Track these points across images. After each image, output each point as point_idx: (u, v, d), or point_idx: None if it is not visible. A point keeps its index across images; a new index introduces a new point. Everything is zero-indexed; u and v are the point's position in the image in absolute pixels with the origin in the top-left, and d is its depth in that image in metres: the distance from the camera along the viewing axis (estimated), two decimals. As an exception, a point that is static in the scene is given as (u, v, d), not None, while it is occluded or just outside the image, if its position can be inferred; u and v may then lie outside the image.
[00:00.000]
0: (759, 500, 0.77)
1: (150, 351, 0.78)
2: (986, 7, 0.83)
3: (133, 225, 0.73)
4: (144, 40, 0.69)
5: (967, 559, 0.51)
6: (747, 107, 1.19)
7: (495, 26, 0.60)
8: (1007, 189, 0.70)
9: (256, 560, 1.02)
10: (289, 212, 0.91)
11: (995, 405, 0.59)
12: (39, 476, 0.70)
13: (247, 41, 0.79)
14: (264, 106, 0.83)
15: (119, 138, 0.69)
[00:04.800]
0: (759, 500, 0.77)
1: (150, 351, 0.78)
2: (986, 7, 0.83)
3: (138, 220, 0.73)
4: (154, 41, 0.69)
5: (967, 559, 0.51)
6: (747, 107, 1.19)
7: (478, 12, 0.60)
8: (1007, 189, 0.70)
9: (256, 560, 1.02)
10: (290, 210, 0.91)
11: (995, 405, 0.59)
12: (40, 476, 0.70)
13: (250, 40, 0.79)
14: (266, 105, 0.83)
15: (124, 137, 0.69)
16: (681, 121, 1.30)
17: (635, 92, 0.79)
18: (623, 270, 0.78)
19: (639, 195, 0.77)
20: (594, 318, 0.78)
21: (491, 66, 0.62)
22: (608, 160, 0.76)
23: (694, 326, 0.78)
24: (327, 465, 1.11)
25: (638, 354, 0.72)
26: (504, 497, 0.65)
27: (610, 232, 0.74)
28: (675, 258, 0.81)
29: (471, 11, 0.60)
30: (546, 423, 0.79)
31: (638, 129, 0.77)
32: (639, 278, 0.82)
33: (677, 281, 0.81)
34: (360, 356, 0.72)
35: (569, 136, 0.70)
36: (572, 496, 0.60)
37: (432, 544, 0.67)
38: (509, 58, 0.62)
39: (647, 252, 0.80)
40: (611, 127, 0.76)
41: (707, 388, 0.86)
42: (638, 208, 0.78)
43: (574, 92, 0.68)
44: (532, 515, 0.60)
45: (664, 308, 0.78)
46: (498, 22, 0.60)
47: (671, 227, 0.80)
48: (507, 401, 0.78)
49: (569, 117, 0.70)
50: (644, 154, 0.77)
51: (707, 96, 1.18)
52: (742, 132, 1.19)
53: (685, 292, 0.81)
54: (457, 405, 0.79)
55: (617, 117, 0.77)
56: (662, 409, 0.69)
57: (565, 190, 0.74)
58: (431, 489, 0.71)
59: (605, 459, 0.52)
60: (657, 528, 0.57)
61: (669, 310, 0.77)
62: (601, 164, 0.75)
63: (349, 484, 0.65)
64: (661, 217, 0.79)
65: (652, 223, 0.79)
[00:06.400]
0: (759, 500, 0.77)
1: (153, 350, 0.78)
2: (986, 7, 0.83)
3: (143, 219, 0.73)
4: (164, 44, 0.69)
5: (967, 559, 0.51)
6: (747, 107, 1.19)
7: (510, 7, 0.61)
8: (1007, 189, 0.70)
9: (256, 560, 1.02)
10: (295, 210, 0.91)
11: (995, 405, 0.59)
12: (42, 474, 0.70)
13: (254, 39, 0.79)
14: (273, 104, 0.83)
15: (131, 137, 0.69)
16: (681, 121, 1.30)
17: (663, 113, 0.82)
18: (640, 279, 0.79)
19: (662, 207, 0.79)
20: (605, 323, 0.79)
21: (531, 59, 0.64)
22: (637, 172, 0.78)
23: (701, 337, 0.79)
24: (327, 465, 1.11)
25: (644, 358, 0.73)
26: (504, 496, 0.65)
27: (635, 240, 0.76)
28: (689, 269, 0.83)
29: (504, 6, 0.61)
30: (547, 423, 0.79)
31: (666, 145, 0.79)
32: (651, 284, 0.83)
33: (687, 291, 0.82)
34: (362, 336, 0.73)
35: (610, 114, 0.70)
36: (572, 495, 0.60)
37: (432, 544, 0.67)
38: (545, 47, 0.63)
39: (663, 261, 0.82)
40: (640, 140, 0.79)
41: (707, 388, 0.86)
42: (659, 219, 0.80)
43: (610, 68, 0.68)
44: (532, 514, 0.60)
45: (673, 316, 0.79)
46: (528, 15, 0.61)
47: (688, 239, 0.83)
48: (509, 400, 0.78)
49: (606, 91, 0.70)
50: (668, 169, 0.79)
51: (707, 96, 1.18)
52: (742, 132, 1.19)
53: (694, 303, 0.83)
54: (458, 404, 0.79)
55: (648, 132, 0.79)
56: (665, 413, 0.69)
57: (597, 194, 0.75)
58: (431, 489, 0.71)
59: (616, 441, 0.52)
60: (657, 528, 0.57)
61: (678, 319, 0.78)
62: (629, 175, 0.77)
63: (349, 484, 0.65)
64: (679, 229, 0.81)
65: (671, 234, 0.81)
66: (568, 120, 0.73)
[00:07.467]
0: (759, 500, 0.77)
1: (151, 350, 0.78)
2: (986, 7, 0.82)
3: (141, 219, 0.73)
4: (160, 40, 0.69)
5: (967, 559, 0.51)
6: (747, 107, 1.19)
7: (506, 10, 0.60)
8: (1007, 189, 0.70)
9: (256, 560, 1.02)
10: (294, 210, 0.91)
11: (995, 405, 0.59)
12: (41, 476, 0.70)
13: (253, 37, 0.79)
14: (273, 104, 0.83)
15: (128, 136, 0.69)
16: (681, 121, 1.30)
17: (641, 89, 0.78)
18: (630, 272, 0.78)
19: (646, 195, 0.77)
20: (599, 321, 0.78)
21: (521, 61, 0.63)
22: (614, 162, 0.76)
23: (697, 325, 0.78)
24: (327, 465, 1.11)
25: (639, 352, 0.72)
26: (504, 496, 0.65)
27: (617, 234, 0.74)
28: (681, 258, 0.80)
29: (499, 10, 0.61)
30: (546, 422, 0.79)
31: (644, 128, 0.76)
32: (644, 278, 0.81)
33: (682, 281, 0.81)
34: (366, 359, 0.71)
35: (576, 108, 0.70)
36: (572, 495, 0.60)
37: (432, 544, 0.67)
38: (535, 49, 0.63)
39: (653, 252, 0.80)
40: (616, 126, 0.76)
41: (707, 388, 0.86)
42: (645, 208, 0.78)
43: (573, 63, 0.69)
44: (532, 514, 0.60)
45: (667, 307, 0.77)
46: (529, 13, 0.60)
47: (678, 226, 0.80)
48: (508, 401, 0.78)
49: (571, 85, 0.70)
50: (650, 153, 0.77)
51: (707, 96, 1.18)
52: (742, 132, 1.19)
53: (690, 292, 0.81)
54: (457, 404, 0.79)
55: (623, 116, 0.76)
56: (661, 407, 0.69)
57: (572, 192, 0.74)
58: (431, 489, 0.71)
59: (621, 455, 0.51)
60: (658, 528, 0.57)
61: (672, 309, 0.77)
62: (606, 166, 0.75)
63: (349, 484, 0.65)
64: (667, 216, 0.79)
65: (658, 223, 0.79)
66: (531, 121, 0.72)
• • •
● **PROMPT**:
Starting with the line above that holds "27: (610, 232, 0.74)" and stopping with the line that holds "47: (671, 227, 0.80)", reproduce each line exactly, omitting all other lines.

● **RESPONSE**:
27: (610, 232, 0.74)
28: (675, 258, 0.81)
29: (471, 11, 0.60)
30: (546, 423, 0.79)
31: (638, 129, 0.77)
32: (639, 278, 0.82)
33: (677, 281, 0.81)
34: (360, 356, 0.72)
35: (569, 136, 0.70)
36: (572, 496, 0.60)
37: (432, 544, 0.67)
38: (509, 58, 0.62)
39: (647, 252, 0.80)
40: (611, 127, 0.76)
41: (707, 388, 0.86)
42: (638, 208, 0.78)
43: (574, 92, 0.68)
44: (532, 515, 0.60)
45: (664, 308, 0.78)
46: (498, 22, 0.60)
47: (671, 227, 0.80)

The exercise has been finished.